There was a passing moment, and then, “Okay.”
I breathed. “I’ll come and pick you up about—”
“No, send Ms. Martinez like you always do.”
“Okay,” I said, agreeing to Angel’s final term in this negotiation. All that was left to say was what was most important. “I love you, Angel. I love you so much.”
Seconds ticked and ticked and ticked. Then a soft “I love you, too, Mom.” She hung up after that, not giving me a final good-bye. But that was okay because she’d given me something better. She’d given me hope.
My eyes were still on the cell-phone screen when I felt Sheridan’s and Kendall’s arms wrap around me. They stood, one on each side, holding me up, more figuratively than literally. But it was the figurative embrace that I needed the most.
“She’s coming home!”
“Yes, she is,” Sheridan and Kendall said together.

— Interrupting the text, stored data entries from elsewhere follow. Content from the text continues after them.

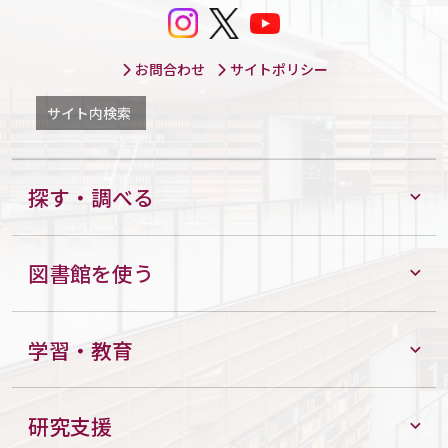
お問合わせ
サイトポリシー
サイト内検索
探す・調べる
図書館を使う
学習・教育
研究支援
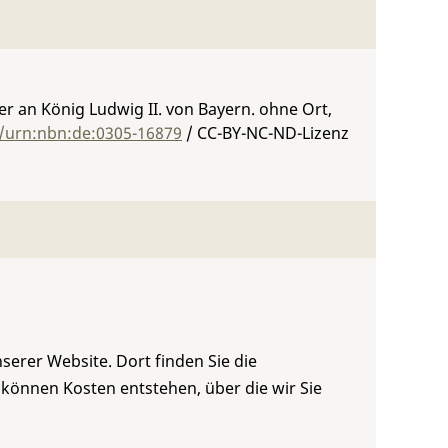
 an König Ludwig II. von Bayern. ohne Ort,
g/urn:nbn:de:0305-16879
/ CC-BY-NC-ND-Lizenz
serer Website. Dort finden Sie die
 können Kosten entstehen, über die wir Sie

“She’s gonna be okay,” Sheridan said.
“I feel that way,” I said.
Kendall just had to add, “Of course she’s gonna be all right. I mean, how much damage can be done walking in on your mother with her legs spread wide open on a big-screen TV?”
Sheridan and I looked at Kendall.
“What?” she asked.
And then I busted out laughing. I laughed, and laughed and laughed. I laughed so hard I couldn’t stand. I laughed until I fell back onto the front pew. Then I laughed and kicked up my feet. I laughed until I cried.